I keep seeing articles debating the use versus non-use of handwriting in the post-PC era. Personally, I don’t think we’ll ever figure out a way of making handwriting totally obsolete. It’s just too organic, natural, and cozy-feeling to make ink trails on a page without the aid of an electronic device.

I find handwriting useful in at least two settings:

  1. In meetings
  2. While problem-solving

Handwriting in meetings

Michael Schechter pointed me to Stephen Hackett’s capture form—a template with a 2x2 grid of:

  • Reference information
  • Meeting notes
  • Action items for others
  • Action items for me (i.e. the note-taker)

Stephen also made a handy TextExpander snippet.

I’ve never used a formal template like this, but you might find it useful. I like how Stephen’s form identifies the most important takeaways from most any meeting. It makes post-meeting processing easier. That’s a good thing because I think the most people suck at turning notes into action.

I still prefer mind maps. I like writing all over a page, in no linear order. As tasks bubble to the surface of the mind map, I mark them with a box (symbolizing a checkbox). This makes it easy to enter the actions—which often need additional editing—into OmniFocus later.

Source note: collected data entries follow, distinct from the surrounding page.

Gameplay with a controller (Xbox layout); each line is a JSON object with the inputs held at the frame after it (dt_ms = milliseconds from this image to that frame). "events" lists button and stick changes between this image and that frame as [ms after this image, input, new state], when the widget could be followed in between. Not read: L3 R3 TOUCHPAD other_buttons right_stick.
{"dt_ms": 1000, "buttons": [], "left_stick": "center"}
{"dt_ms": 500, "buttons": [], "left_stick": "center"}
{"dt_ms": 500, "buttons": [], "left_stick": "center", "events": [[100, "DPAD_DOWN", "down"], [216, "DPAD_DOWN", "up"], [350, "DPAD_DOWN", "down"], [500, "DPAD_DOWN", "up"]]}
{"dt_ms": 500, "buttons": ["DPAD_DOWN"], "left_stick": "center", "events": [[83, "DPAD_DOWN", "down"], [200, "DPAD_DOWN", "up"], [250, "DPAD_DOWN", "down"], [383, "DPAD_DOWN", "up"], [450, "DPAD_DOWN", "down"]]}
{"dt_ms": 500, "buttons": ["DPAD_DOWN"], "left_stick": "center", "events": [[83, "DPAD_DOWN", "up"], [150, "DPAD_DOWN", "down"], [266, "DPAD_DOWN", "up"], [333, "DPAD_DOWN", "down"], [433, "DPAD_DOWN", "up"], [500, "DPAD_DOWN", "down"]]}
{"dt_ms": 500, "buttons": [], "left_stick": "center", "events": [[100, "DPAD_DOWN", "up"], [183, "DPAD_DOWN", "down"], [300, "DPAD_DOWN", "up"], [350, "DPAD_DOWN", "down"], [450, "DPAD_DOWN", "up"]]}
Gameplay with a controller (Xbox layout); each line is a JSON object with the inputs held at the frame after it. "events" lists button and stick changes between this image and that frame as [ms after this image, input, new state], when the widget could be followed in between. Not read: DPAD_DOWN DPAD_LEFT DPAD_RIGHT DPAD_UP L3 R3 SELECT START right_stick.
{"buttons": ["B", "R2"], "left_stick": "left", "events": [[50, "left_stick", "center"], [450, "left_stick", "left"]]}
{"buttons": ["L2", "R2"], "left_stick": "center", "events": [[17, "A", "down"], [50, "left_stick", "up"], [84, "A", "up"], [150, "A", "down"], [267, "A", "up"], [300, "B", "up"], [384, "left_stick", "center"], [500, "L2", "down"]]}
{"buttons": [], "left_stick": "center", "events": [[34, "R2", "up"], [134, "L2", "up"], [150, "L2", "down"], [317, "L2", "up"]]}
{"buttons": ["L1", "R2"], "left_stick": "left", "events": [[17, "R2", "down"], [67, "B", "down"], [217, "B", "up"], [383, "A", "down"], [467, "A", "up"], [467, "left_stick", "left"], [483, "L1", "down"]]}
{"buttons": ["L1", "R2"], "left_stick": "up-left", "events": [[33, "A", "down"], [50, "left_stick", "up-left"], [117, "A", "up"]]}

Michael’s post-meeting process mirrors mine pretty closely:

After each meeting, my action items are entered into OmniFocus (or completed if they only take a few minutes), I email or explain tasks to others, scan the form into Evernote for reference and shred the paper.

Doodling my way out of problems

I’m an actuary, and my job involves tackling complex quantitative problems. I have an extensive background in mathematics, but I’ve learned that real problem-solving is much more about art than mechanistic number-crunching.

Problem-solving is an organic mental exercise: A messy, flawed, no-one-way-of-doing-things dance across a gradient that flows from knowing less to knowing more.

For me, handwriting, more specifically, doodling, is an artistic lever in the problem-solving I do. It’s a way of staying active while sorting through different scenarios.

Doodling expert Sunni Brown explains the utility of doodling beautifully in “The Miseducation of the Doodle”:

Doodling may be better described as ‘markings to help a person think.’ Most people believe that doodling requires the intellectual mind to shutdown, but this is one misrepresentation that needs correcting. There is no such thing as a mindless doodle. The act of doodling is the mind’s attempt to engage before succumbing to mindlessness.

If you find yourself staring at a problem on a screen—of any size—without taking any action for more than five minutes or so, pen and paper might be your ticket out.

When you move your hand, you move your mind.